Я прихлебнул приготовленного мне чая и закашлялся… Опять чертова вода во рту. От нее одни беды. Слишком хорошо я помнил, как…
Когда очнулся, то не сразу сообразил, где нахожусь. Голова трещала и гудела, словно после изрядной попойки. Затылок невыносимо ныл. Мои руки были связаны за спиной тугой веревкой. Что за мракобесие? Как ни пытался высвободиться, мне это не удавалось.

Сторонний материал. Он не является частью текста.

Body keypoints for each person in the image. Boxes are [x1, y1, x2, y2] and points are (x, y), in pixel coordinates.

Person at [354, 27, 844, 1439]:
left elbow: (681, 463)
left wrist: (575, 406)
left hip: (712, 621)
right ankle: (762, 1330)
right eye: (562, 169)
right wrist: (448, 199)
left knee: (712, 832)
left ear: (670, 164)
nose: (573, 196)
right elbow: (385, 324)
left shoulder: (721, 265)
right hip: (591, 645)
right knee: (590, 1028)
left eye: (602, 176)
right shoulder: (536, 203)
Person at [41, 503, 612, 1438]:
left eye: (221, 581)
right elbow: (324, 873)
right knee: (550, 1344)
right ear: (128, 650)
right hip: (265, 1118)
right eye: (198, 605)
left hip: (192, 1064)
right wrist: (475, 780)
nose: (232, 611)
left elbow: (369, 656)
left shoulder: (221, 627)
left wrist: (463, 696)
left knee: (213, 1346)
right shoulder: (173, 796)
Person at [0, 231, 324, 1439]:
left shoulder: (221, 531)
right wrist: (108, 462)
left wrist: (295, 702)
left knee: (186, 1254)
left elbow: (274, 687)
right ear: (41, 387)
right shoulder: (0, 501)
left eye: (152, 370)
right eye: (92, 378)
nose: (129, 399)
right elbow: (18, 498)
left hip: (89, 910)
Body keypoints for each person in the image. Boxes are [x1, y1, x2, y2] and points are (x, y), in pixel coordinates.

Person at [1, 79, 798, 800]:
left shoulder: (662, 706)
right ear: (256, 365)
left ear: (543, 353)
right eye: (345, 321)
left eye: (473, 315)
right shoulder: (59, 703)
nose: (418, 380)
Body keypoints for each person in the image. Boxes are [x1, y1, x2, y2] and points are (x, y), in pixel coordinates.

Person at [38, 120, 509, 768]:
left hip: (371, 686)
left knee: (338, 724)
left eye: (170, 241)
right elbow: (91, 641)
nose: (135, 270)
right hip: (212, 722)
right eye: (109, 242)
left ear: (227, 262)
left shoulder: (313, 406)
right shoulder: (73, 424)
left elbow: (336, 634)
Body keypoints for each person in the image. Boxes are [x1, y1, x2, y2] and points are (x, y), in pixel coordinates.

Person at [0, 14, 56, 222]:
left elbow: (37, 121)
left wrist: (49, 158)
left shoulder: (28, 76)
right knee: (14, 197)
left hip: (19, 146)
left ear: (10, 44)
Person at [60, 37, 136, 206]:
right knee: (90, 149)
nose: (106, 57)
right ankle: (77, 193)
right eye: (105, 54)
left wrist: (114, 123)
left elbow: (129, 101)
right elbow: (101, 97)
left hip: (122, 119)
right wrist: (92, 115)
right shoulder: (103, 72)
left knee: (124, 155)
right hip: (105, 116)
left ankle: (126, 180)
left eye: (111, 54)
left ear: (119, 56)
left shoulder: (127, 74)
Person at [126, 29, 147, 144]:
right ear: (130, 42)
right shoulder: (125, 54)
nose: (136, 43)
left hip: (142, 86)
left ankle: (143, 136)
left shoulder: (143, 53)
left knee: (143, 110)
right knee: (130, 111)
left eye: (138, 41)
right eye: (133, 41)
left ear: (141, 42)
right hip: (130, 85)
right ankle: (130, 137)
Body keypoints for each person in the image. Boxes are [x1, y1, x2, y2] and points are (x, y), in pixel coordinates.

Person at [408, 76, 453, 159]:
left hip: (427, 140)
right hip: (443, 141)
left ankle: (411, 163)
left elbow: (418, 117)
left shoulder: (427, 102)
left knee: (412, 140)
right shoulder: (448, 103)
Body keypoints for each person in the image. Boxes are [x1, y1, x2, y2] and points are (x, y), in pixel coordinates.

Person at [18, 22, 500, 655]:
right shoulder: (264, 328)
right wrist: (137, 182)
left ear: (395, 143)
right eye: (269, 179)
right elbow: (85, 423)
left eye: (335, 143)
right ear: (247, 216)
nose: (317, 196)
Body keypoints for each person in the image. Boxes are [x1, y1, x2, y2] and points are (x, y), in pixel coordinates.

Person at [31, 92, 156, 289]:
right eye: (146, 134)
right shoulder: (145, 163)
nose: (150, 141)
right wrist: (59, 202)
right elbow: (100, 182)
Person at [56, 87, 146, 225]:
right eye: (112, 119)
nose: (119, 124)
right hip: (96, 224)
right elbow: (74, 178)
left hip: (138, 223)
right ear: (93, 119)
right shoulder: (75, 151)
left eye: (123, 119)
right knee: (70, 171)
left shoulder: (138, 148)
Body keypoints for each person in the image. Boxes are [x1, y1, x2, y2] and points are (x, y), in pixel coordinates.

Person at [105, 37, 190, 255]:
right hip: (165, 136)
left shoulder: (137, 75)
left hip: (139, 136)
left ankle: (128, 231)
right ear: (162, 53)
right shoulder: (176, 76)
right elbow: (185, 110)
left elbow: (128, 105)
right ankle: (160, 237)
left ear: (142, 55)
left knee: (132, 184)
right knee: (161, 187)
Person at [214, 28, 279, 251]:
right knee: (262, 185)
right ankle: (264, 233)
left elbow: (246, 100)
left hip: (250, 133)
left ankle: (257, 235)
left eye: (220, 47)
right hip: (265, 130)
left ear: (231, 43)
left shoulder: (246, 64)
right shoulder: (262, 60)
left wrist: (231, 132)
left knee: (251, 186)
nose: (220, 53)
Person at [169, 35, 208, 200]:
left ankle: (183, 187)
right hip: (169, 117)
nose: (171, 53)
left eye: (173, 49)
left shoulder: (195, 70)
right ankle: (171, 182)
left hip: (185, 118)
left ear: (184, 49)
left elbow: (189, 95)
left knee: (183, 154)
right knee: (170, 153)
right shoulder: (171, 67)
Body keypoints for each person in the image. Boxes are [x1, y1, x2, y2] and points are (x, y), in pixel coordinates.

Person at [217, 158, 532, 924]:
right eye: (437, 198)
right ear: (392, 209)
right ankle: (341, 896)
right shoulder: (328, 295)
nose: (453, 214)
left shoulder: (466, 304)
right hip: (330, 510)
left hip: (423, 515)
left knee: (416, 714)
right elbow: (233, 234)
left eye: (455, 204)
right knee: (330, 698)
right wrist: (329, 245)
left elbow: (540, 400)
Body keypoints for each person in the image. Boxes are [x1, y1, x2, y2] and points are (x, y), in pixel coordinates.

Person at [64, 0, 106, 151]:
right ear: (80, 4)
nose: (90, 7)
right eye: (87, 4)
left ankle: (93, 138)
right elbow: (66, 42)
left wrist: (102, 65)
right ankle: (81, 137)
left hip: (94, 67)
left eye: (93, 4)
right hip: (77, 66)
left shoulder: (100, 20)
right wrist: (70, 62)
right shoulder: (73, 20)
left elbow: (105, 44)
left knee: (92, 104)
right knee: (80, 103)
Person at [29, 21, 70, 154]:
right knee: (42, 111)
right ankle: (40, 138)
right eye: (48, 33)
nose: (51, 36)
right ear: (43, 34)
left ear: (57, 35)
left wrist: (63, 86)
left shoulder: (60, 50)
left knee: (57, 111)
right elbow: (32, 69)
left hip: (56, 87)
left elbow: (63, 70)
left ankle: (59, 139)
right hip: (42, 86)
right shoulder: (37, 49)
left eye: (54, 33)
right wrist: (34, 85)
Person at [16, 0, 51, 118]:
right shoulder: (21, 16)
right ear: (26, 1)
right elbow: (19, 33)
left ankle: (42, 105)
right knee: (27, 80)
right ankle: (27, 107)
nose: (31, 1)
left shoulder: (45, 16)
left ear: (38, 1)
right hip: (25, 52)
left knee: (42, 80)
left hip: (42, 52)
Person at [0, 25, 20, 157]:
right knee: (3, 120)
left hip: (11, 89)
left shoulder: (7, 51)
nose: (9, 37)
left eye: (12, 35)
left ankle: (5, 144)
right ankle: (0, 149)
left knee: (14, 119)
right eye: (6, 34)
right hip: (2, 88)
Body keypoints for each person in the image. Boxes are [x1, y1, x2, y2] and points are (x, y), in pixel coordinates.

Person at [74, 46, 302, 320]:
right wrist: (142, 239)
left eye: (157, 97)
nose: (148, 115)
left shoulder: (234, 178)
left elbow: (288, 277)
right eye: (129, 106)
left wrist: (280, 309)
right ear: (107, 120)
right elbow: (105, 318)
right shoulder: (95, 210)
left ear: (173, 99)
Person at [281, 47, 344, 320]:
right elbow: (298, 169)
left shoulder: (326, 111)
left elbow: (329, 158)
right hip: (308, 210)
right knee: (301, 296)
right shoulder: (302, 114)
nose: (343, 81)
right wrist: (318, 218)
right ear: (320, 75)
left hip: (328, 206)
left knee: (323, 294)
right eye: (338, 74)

Буквально в следующее мгновение кто-то придвинул меня к бочке с водой. Миг — и голова попыталась достать до дна. Я мог бы кричать, но вода заливалась в рот. Меня выдернули за волосы и снова макнули головой. Я едва мог понять, что происходит.
— Теперь ты готов услышать, Вильям Гарднер? — этот голос ни с чьим не спутать. — Если еще раз увижу тебя где угодно — дома, на балу, в гостях, случайно туда зайдешь или нет — плевать. Клянусь, ей несдобровать! Поверь, достану вас из-под земли. И разверзнется ад. Убью ее, если ты хоть раз появишься на горизонте. Ясно выражаюсь?..
Мрак перед глазами расступился.
— Мистер Гарднер? — Эрик позвал меня.
— Вы говорили, что мать не была счастлива с отцом, — откликнулся я. — Однако ухудшение самочувствия произошло после его кончины. Раз это не было тоской по усопшему… думаю, ваша мать этого хотела.